Don’t Antagonize Your Readers
Dorothy Parker, supposedly, wrote a book review that included the comment, “This is not a novel to be tossed aside lightly. It should be thrown with great force.” We’ve all read something that fits this quote, I’m sure. I could name about three I’ve read in just this past year.
I just finished another book like that – I will NOT mention the author or title because this is strictly my opinion.
Why didn’t I like this? Certainly, it wasn’t because it was badly written, or have illogical situations, or have a disappointing ending. I didn’t care for it because the author did something I truly hate to see in books and novels or even in contest entries from potentially to-be-published authors.
As part of the story, the author makes disparaging remarks about another character strictly because that character’s political beliefs differ from those of the main character (and, I presume, those of the author). Please note I’m not even mentioning which political party is being insulted because I’ve read books that do the same for the opposite (as well as other) political beliefs.
Since the majority of people belong to either the Democratic or Republican parties, my question is: WHY would an author potentially alienate HALF of their readership?
You are very much mistaken if you assume that everyone who may read your book thinks along the same lines as you.

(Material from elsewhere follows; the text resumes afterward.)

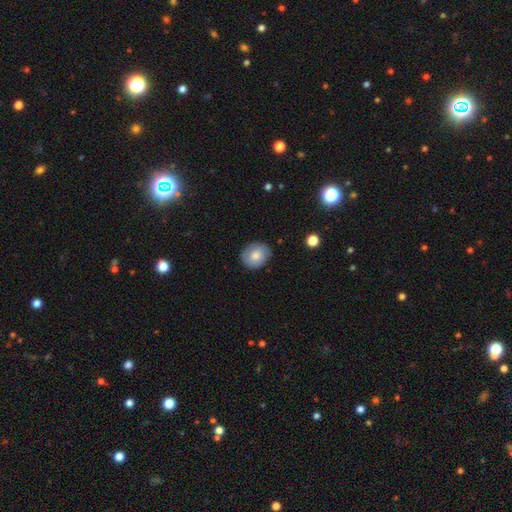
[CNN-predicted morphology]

If you’re writing a non-fiction political commentary, fine – go ahead and rant all you want. But if you’re writing fiction, please for the sake of your readers, don’t insult the other person’s beliefs. Don’t make Democrats modern-day, drug-using hippies or Republicans up-tight, money-grubbing yuppies or make other political views look ridiculous. Not only is that insulting to potential readers, it makes for two-dimensional characters that aren’t very interesting to read.
Apart from the above rant about how this author treated differing political points of view, the book wasn’t all that bad – it’s not something that’s going on my keeper shelf, but fairly enjoyable. However, because of this author’s remarks, I will certainly be less likely to pick up another book by them.
I’m sure this author will not miss my $.60 in royalties (which they wouldn’t have gotten anyway because I checked it out of my local library), but losing potential readers can also affect your potential royalties.
Think about it before you write it. That’s all I ask.
Goals – not Resolutions!
I hope you survived the holidays and are ready to take on a brand new year. New calendars, new appointment books, clean pages to write on.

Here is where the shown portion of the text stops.